Cogenerators of semilattices and lattices Let $\mathcal{C}$ be a category. We say that a set $S$ of objects of $\mathcal{C}$ is a cogenerating set for $\mathcal{C}$, if for any two objects $a, b \in \mathcal{C}$ and any two arrows $f, g: a \rightarrow b$ such that $f \neq g$ there is a $s \in S$ and an arrow $h: b \rightarrow s$ such that $h \circ f \neq h \circ g$.
For example singleton containing any two-point set is a cogenerating set for the category of sets with functions.
And my question is: what is a cogenerating set for the category of join semilattices with 0 (the smallest element) with semilattice homomorphisms preserving 0, resp. the category of lattices with 0 with lattice homomorphisms preserving 0?
 A: And my question is: what is a cogenerating set for the category of join semilattices with 0 (the smallest element) with semilattice homomorphisms preserving 0, resp. the category of lattices with 0 with lattice homomorphisms preserving 0?
Let ${\bf 2}$ be the $2$-element join semilattice with $0$. The set $\{{\bf 2}\}$ is a cogenerating set for the class of all join semilattices with zero. To see this, it suffices to show that if $A$ is a join semilattice with zero and $a, b\in A$ satisfy $a\not\leq b$, then there is a homomorphism $h\colon A\to {\bf 2}$ that separates $a$ and $b$. Take $h(x) = 0$ if $x\leq b$ and $h(x)=1$ otherwise. This works.

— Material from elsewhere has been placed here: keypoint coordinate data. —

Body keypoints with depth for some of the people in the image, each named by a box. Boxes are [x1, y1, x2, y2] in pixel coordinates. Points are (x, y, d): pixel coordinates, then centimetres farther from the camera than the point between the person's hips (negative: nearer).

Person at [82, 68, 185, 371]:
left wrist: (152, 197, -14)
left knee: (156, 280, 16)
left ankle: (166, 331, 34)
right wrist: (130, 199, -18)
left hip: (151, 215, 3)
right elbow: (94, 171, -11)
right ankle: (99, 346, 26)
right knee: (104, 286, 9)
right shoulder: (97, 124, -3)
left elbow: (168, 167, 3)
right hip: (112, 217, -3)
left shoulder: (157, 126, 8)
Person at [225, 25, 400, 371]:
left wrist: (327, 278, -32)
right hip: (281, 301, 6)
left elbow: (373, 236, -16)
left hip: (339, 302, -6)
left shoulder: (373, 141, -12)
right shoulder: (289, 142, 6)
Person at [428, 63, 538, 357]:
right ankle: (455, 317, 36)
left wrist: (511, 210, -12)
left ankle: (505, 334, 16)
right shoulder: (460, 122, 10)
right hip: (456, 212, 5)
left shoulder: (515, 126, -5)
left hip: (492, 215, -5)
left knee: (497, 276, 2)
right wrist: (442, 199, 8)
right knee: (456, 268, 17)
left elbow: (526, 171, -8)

There is no cogenerating set for the class of all lattices with zero, because there are arbitrarily large simple lattices (e.g. partition lattices). If $S$ was a cogenerating $\underline{\rm set}$, then there would exist a simple lattice $P$ larger than any member of $S$. The identity homomorphism  $\iota\colon P\to P\colon x\mapsto x$ and the constant homomorphism $z\colon P\to P\colon x\mapsto 0$ cannot be separated by any homomorphism $h\colon P\to L$, $L\in S$, since any homomorphism from the large simple lattice $P$ to a member of $S$ will be constant.